Low-grade metamorphic units in the Eastern Alps: An important tectonic transition zone

2018 – 2021, Funding: Uni:docs Fellowship programme 2018

Principal Investigator:
Bernhard Grasemann

Benjamin Huet (Geological Survey of Austria, Vienna)
David Schneider (University of Ottawa, Canada)

Sophie Hollinetz

During continent collision and orogeny, the continental crust undergoes deformation and mineral transformations. Between the non-metamorphic upper and high-grade lower crust an intermediate crustal domain experiences mineral transformations and deformation at 300-500°C and <1 GPa (greenschist-facies).
This low-grade metamorphic (LGM) unit comprises and controls major crustal shear zones and links surface and depth processes. However, little research has been done in this field so far, providing ample opportunity to improve the understanding of this zone during orogeny.
In this multidisciplinary project, I will acquire and integrate pressure-temperature-time-deformation (P-T-t-D) data to develop a thermo-mechanical evolution model for LGM units of orogens, using the Eastern Alps as natural laboratory.

A large share of the exposed crust in the Eastern Alps consists of LGM units in tectonic key positions at top and bottom of the Eo-Alpine extrusion wedge.

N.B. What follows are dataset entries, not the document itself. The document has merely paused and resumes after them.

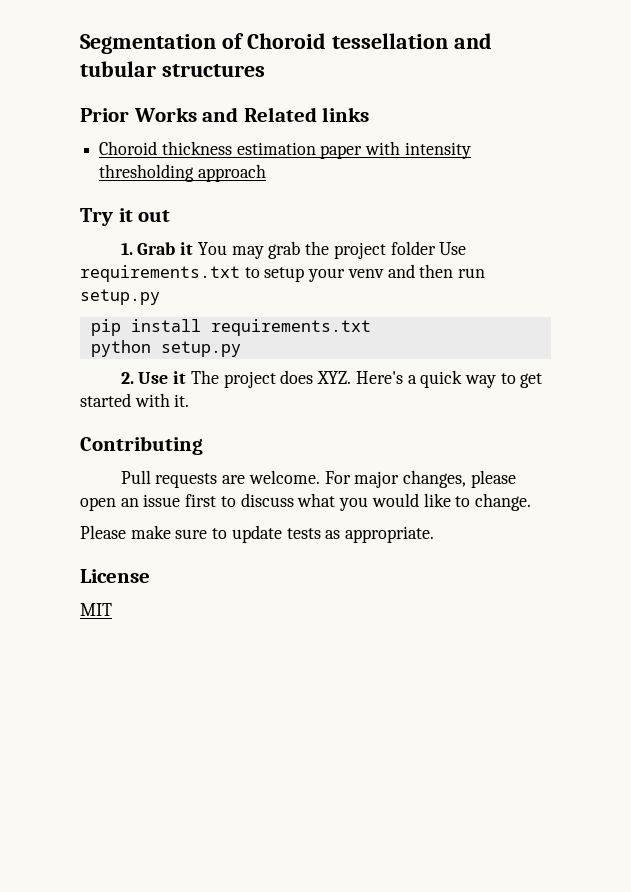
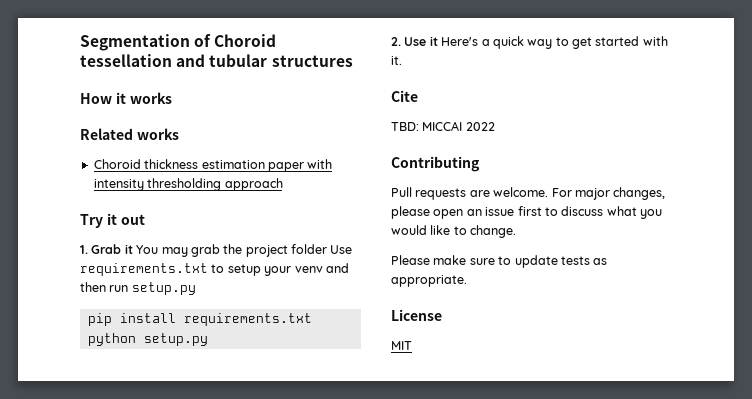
[80,107,370,122] Prior Works and Related links -> [80,92,172,104] [80,128,179,140] How it works // Related works
[190,370,352,388] The project does XYZ. -> (438, 41) none
(190, 400) none -> [391,90,418,102] [391,121,495,131] // Cite // TBD: MICCAI 2022

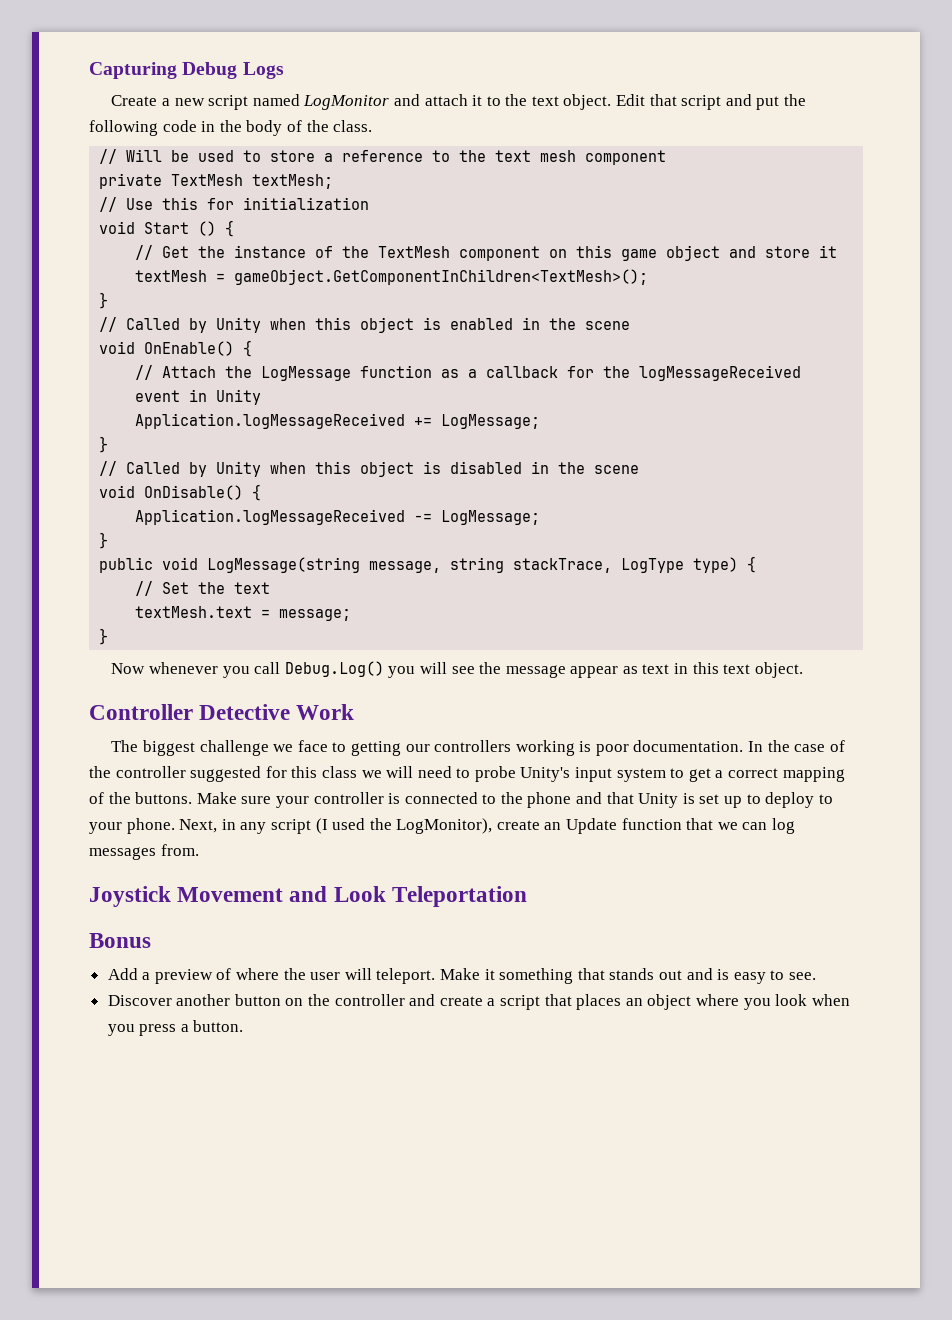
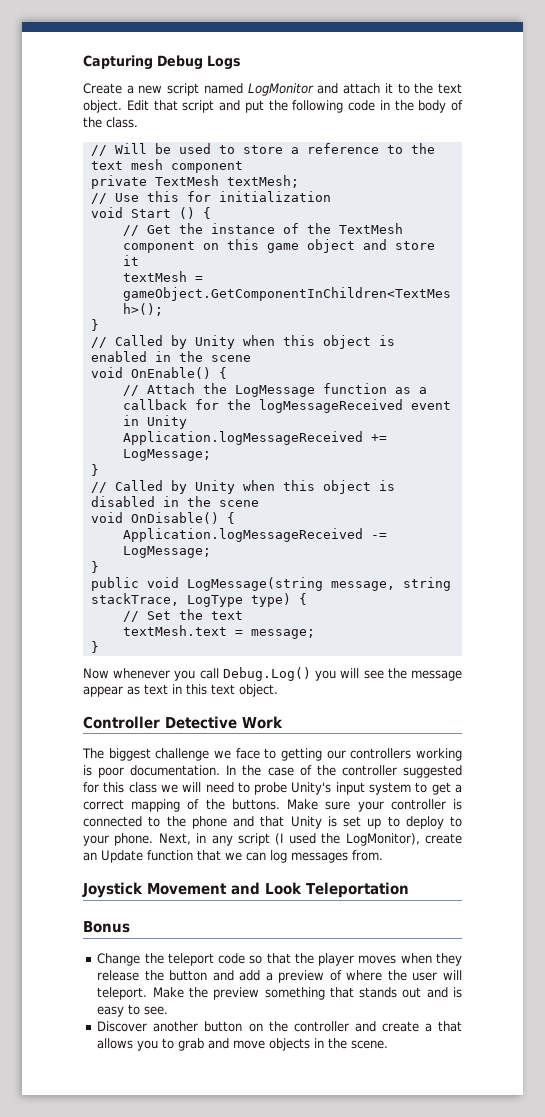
[107,968,138,980] Add -> [97,953,462,966] [97,970,261,981] Change the teleport code so that the player moves when they release the button and add
[484,969,495,980] it -> [188,987,260,1000] the preview
[500,994,850,1010] [107,1020,244,1036] script that places an object where you look when you press a button. -> [438,1021,463,1032] [97,1038,389,1051] that allows you to grab and move objects in the scene.

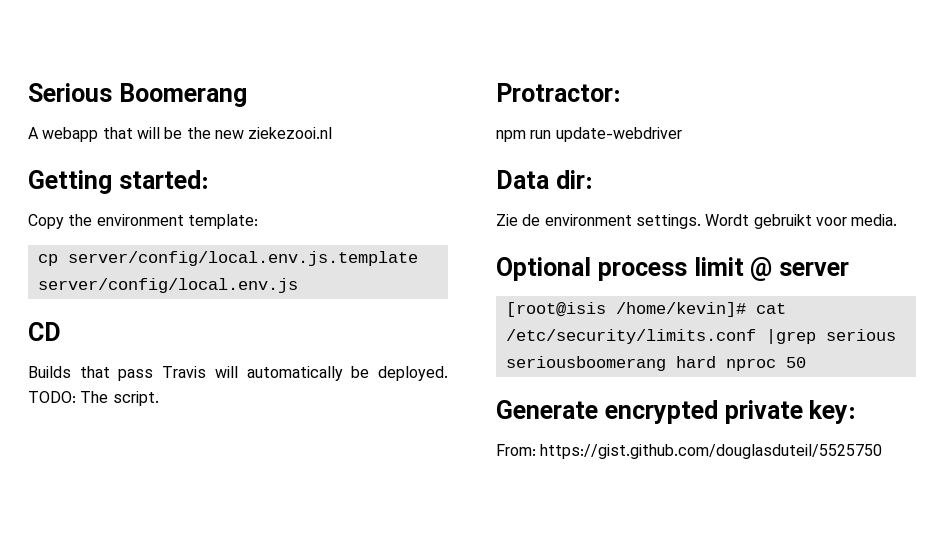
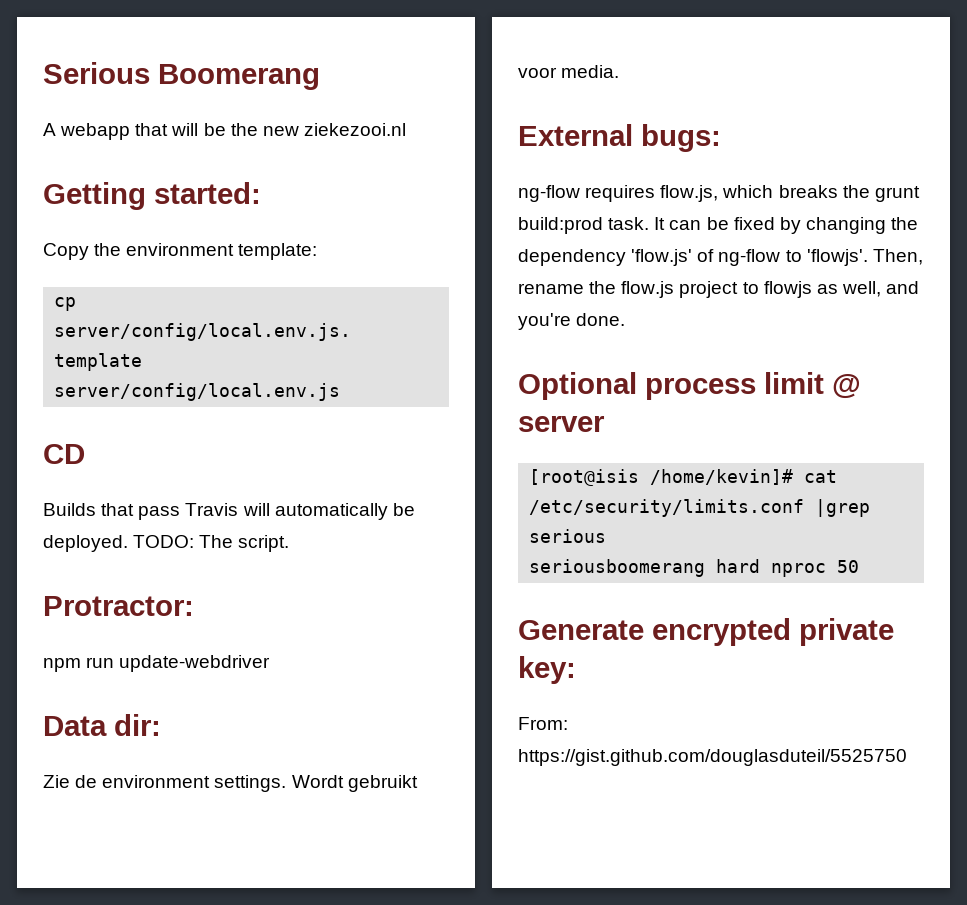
(898, 220) none -> [518,124,721,152] [518,185,920,202] [518,217,919,234] [518,249,923,266] [518,281,920,298] [518,313,626,330] // External bugs: // ng-flow requires flow.js, which breaks the grunt build:prod task. It can be fixed by changing the dependency 'flow.js' of ng-flow to 'flowjs'. Then, rename the flow.js project to flowjs as well, and you're done.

Understanding the processes occurring there has a major impact on our comprehension of the evolution of the whole orogen, however, no modern P-T-t-D data is known for this part so far.

This project aims
to compensate this deficit of data by combining state-of-the-art methods in metamorphic petrology, structural geology and geochronology.
Structural data and samples are collected in several representative areas selected based on preparational work on existing samples provided by the Geological Survey of Austria.
Metamorphic conditions are determined by combining petrographic and chemical characterization using scanning electron microscopy and electron microprobe analysis with thermodynamic forward modeling.
The age of metamorphism and deformation is determined by high-precision U-Th-Pb dating of accessory minerals using laser-ablation inductively-coupled-plasma mass spectroscopy (LA-ICP-MS).

Finally, the acquired data will be integrated in a time- and space-resolved thermo-mechanical model that predicts cooling and exhumation rates and the viscosity of this part of the crust.
This model will be compared to models developed in other mountain belts to infer general trends for orogenic processes on Earth.